Since 2013, new regulations came into effect for Hours of Service. The regulations put downward pressure on the carrier capacity of ~3–5%. There was also the mandate on the use of Electronic Logging Devices, or ELDs, from 2015 to 2016. This would put more pressure on the trucking market when freight volumes grow in future. These regulations also lead to a fall in driver and asset productivity.
Newer proposed regulatory changes could constrain capacity more. For example, the EPA (Environmental Protection Agency) and the NHTSA (National Highway Traffic Safety Administration) released new standards. The standards aim to reduce greenhouse gas emissions and fuel consumption for Class 8 trucks by ~29%. This would lead to expensive new trucks and higher maintenance costs for the company.

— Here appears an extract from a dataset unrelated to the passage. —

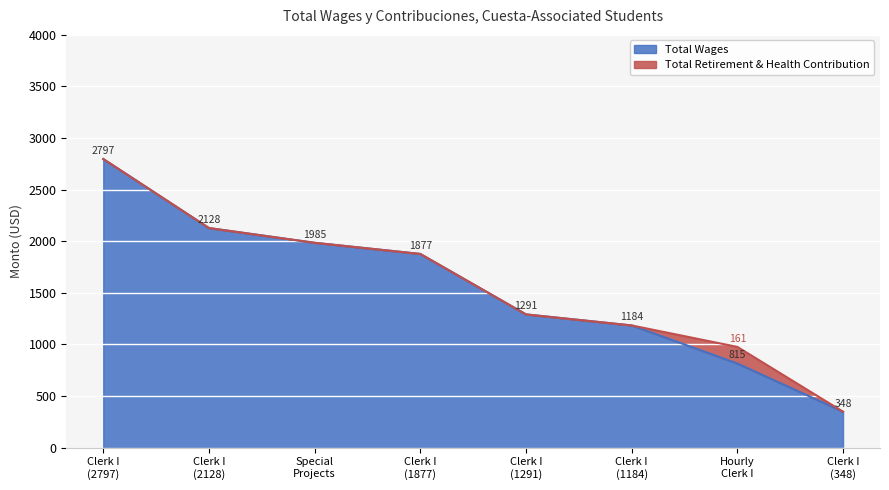

What is the minimum value for Total Wages?

348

As the economy recovers, the railroads continue to see greater movement as all of the sectors increase capacities. However, the industry faces issues with the availability of locomotives and crew members. It takes time to hire and train crew members.

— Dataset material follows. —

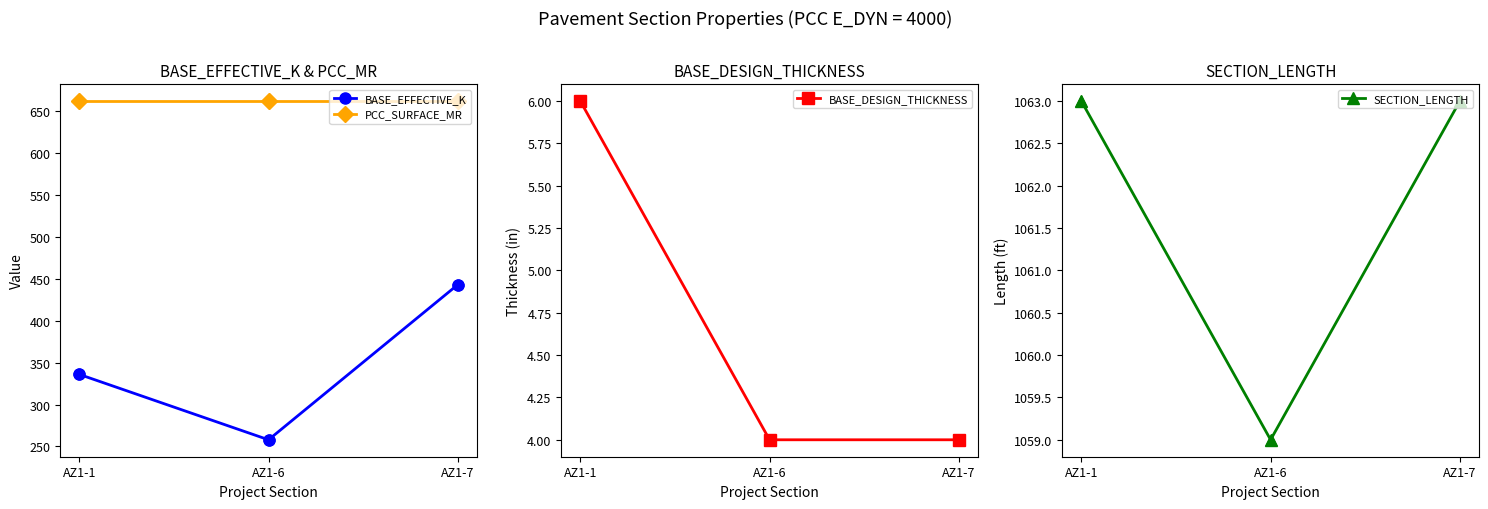

Which series reaches the minimum Y coordinate?

BASE_DESIGN_THICKNESS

Also, with the new Tier 4 air quality regulations coming into effect on January 1, 2015, locomotive manufacturer Electro-Motive Diesel, Inc. (CAT) doesn’t anticipate having production units ready until 2017. This means there’s only one US locomotive manufacturer, General Electric (GE), to fulfill the required demand.
The above reasons make capacity expansion unlikely in the near future. This creates a supply shortage when the demand rises. This is expected to get worse when the next rounds of regulatory changes are made in 2016. Total shipping costs are expected to increase. Rail costs and driver shortages will put more pressure on the industry.